An exact copy of the listing below is the answer, with the pictures removed.
= = = = = = =
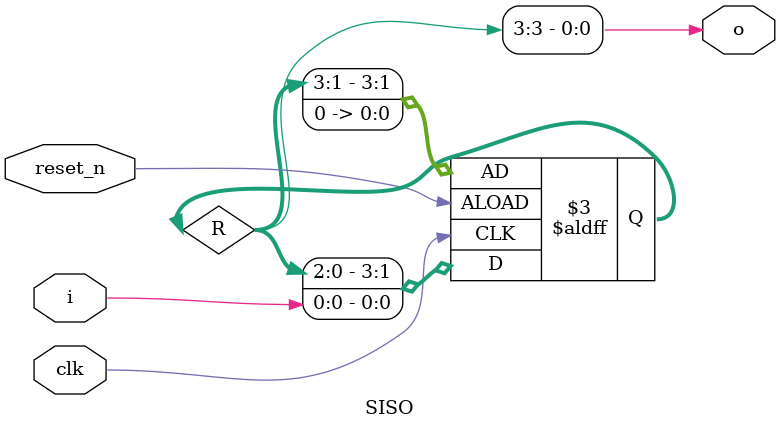
<source format=v>
`timescale 1ns / 1ps


module SISO #(parameter size=4) (
    o,
    clk,
    reset_n,
    i
    );
    
    output o;
    input clk;
    input reset_n;
    input i;
    
    reg [size-1:0]R;
    
    assign o = R[size-1];
    
    always@(posedge clk or negedge reset_n)
    begin
        if(!reset_n)
            R[0] <= 0;
            
        else
            R <= {R[size-2:0], i};
    end
endmodule

</source>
= = = = = = =
WRITTEN ANSWER –
<source format=v>
`timescale 1ns / 1ps


module SISO #(parameter size=4) (
    o,
    clk,
    reset_n,
    i
    );
    
    output o;
    input clk;
    input reset_n;
    input i;
    
    reg [size-1:0]R;
    
    assign o = R[size-1];
    
    always@(posedge clk or negedge reset_n)
    begin
        if(!reset_n)
            R[0] <= 0;
            
        else
            R <= {R[size-2:0], i};
    end
endmodule

</source>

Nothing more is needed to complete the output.